# Senior member



## Desecrated (Mar 20, 2007)

When did I become "senior member", is it because I´ve posted a lot, or is it because I'm old ?


----------



## D-EJ915 (Mar 20, 2007)

That's just a "rank" if you want to you can go to UserCP and Profile and put in a "custom user title" and it will replace it.


----------



## Rick (Mar 20, 2007)

That's how I became "The Awesomeizer."


----------



## D-EJ915 (Mar 20, 2007)

yeah but you have coloured text!


----------



## Rick (Mar 20, 2007)

Chris did that.
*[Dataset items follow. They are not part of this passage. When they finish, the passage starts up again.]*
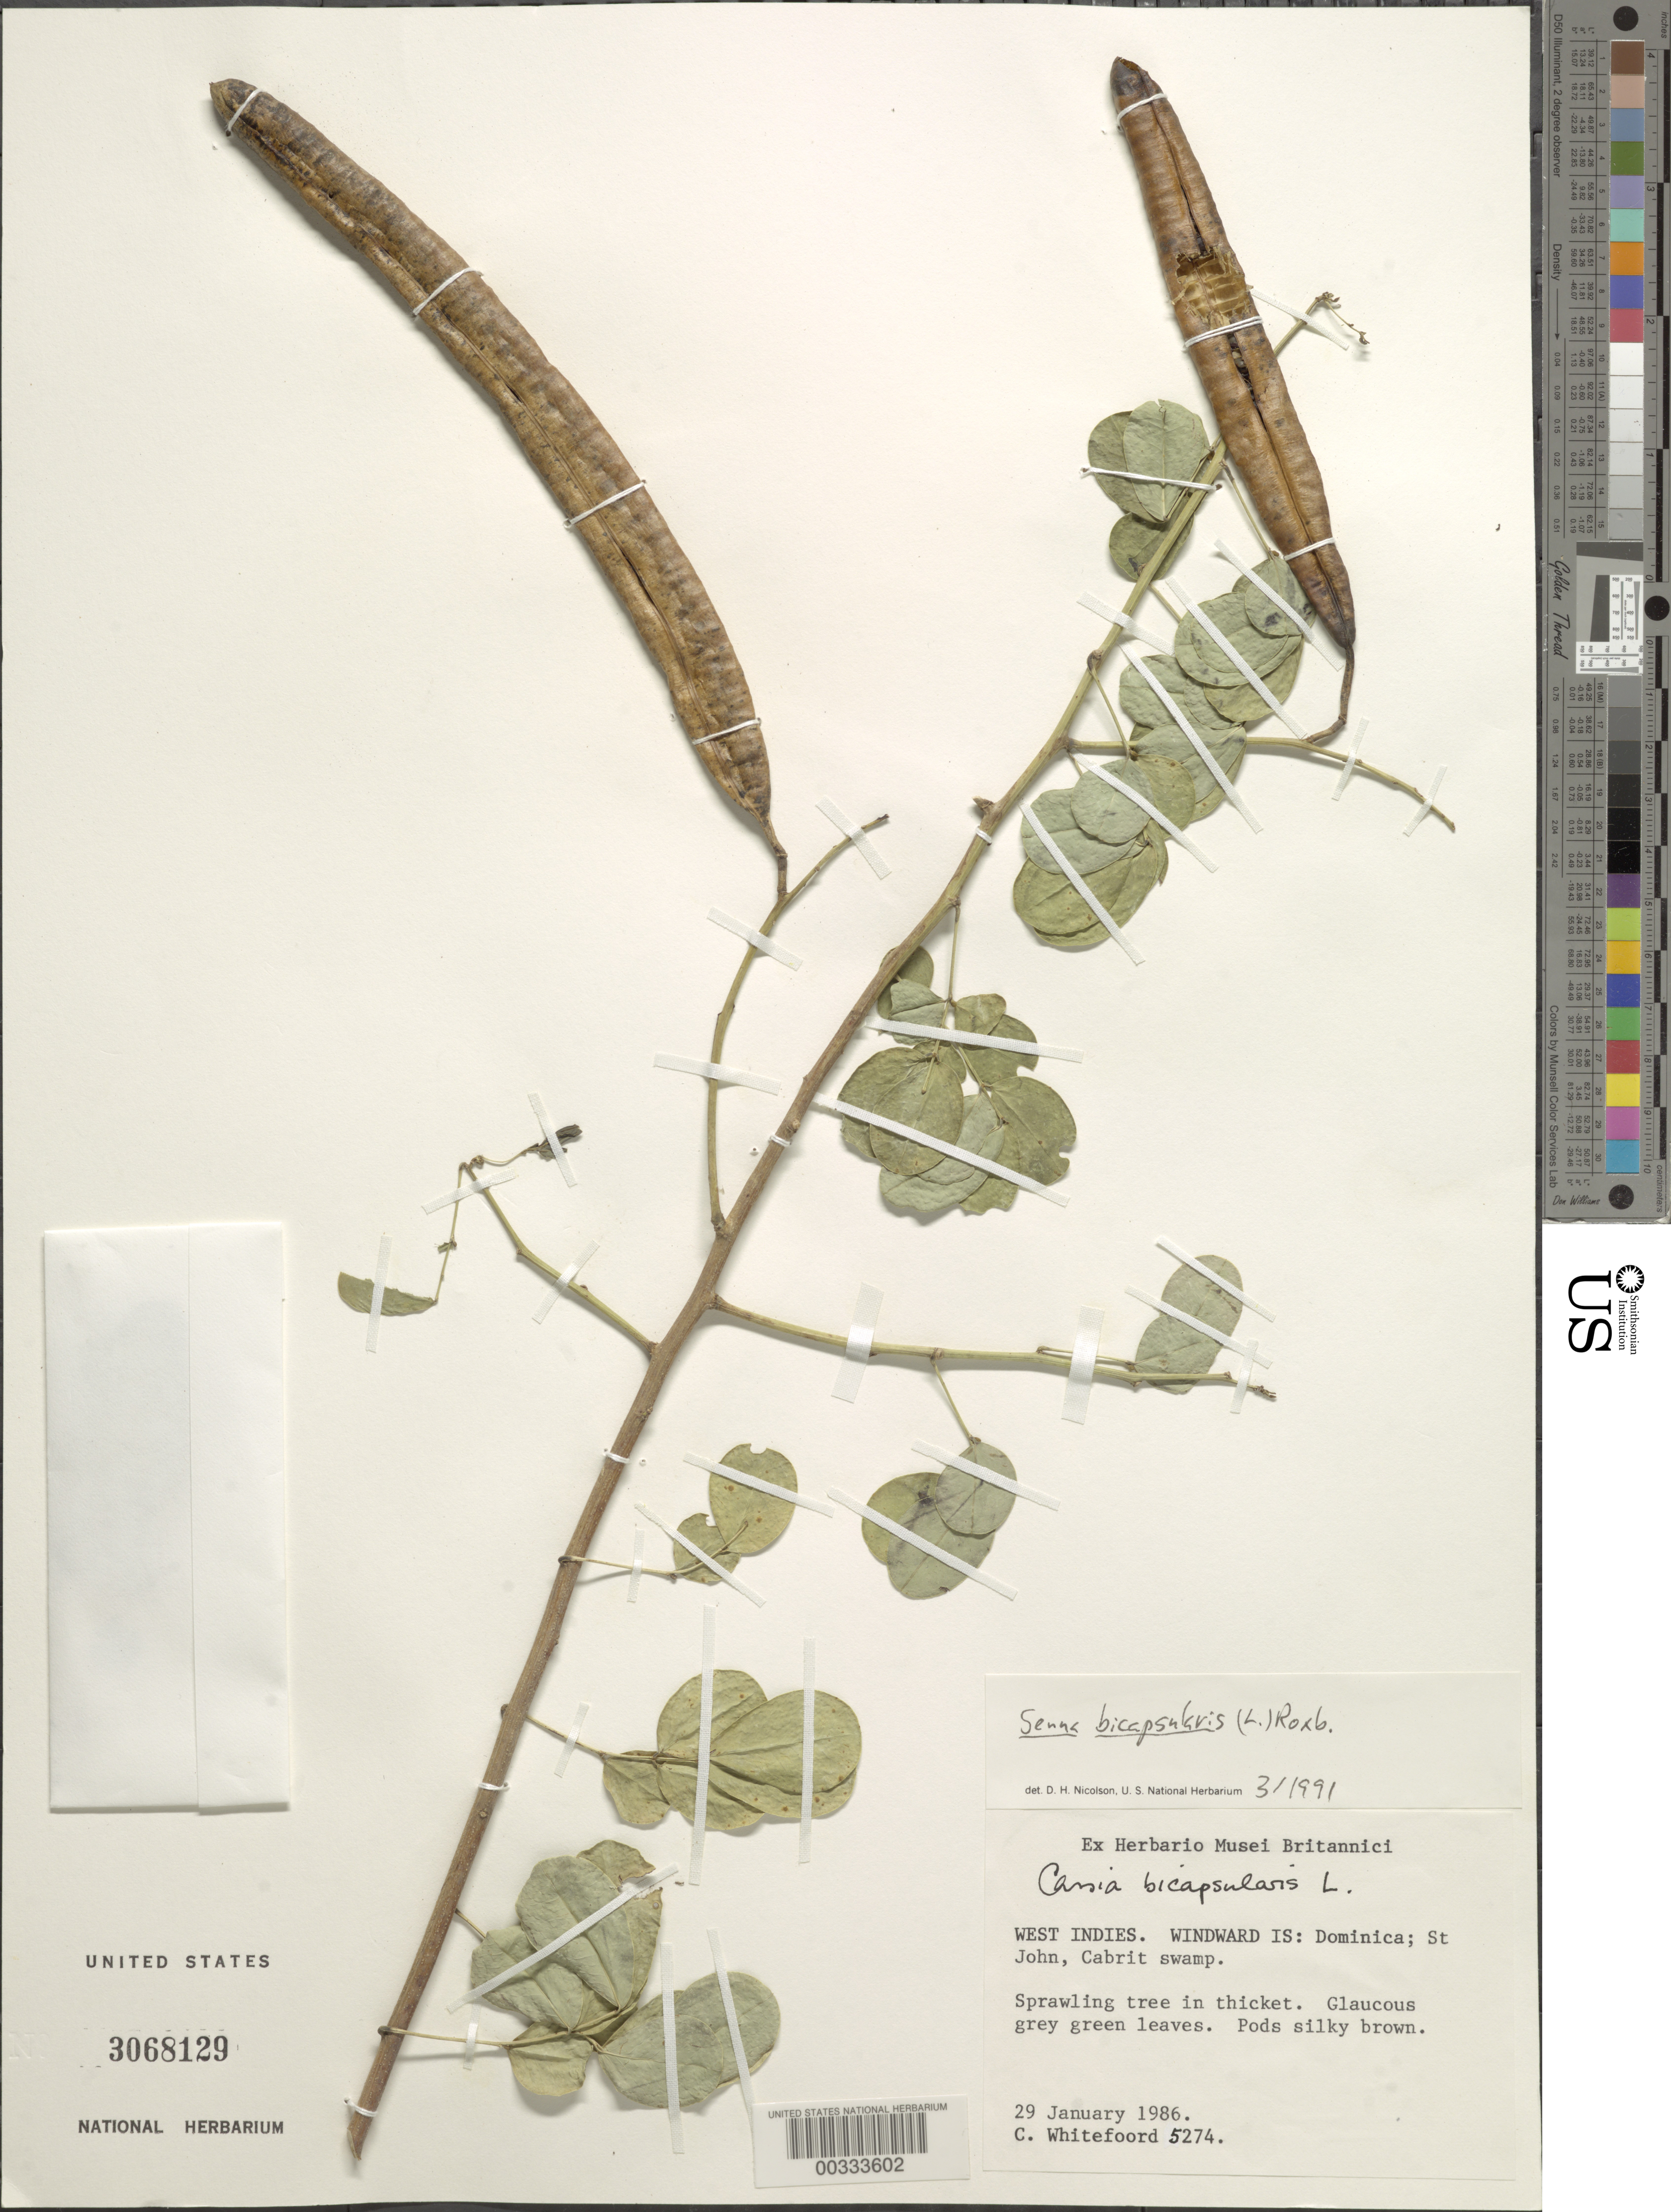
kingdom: Plantae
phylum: Tracheophyta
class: Magnoliopsida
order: Fabales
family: Fabaceae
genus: Senna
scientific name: Senna bicapsularis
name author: (L.) Roxb.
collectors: C. Whitefoord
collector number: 5274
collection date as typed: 29 Jan 1986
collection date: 1986-01-29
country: Dominica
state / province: St. John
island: Dominica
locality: Cabrit swamp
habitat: Thicket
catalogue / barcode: US 3068129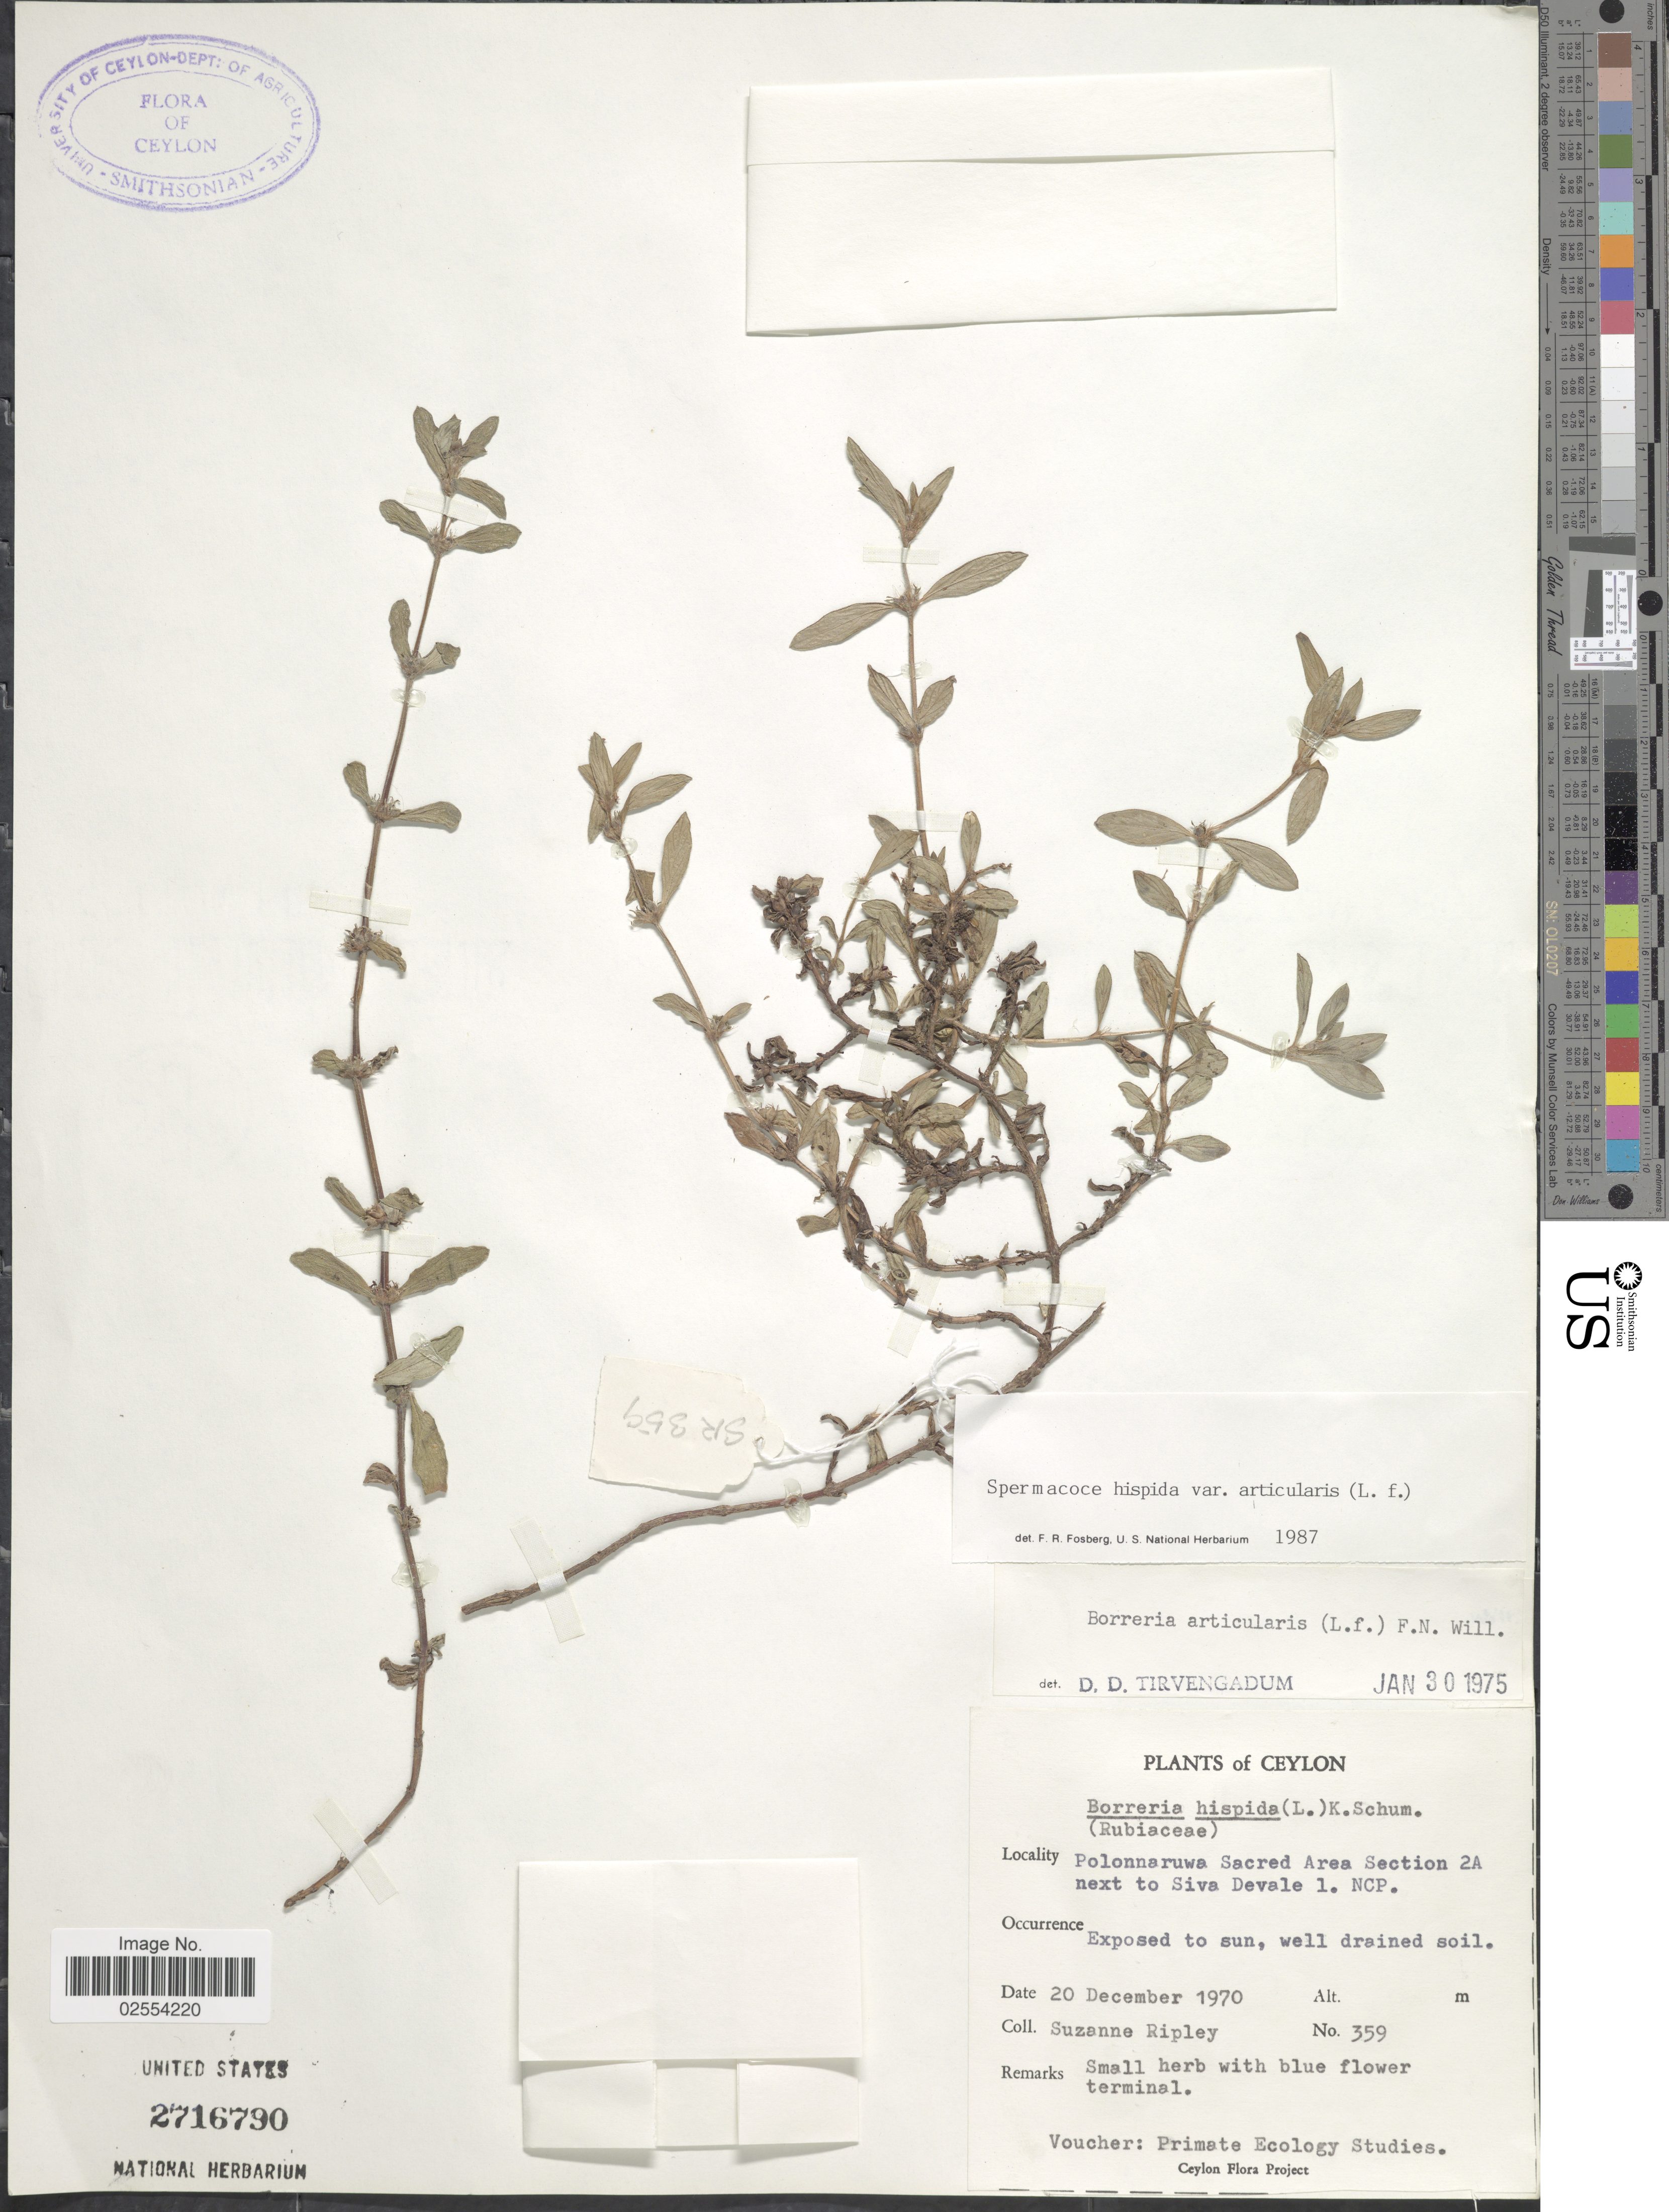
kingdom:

I don't know how or even if I have the ability to do so.


----------



## Desecrated (Mar 20, 2007)

costum title is for kids  , I like my rank.


----------



## noodles (Mar 20, 2007)

Desecrated said:


> costum title is for kids  , I like my rank.



Do you like your rank now?


----------



## technomancer (Mar 20, 2007)




----------



## D-EJ915 (Mar 20, 2007)

noodles said:


> Do you like your rank now?


 hahaha, nice


----------



## AVH (Mar 20, 2007)

Desecrated said:


> When did I become "senior member", is it because I´ve posted a lot, or is it because I'm old ?


 
27? Old?....please.  You're still a pup


----------



## Chris (Mar 20, 2007)

http://www.sevenstring.org/forum/showthread.php?t=24881


----------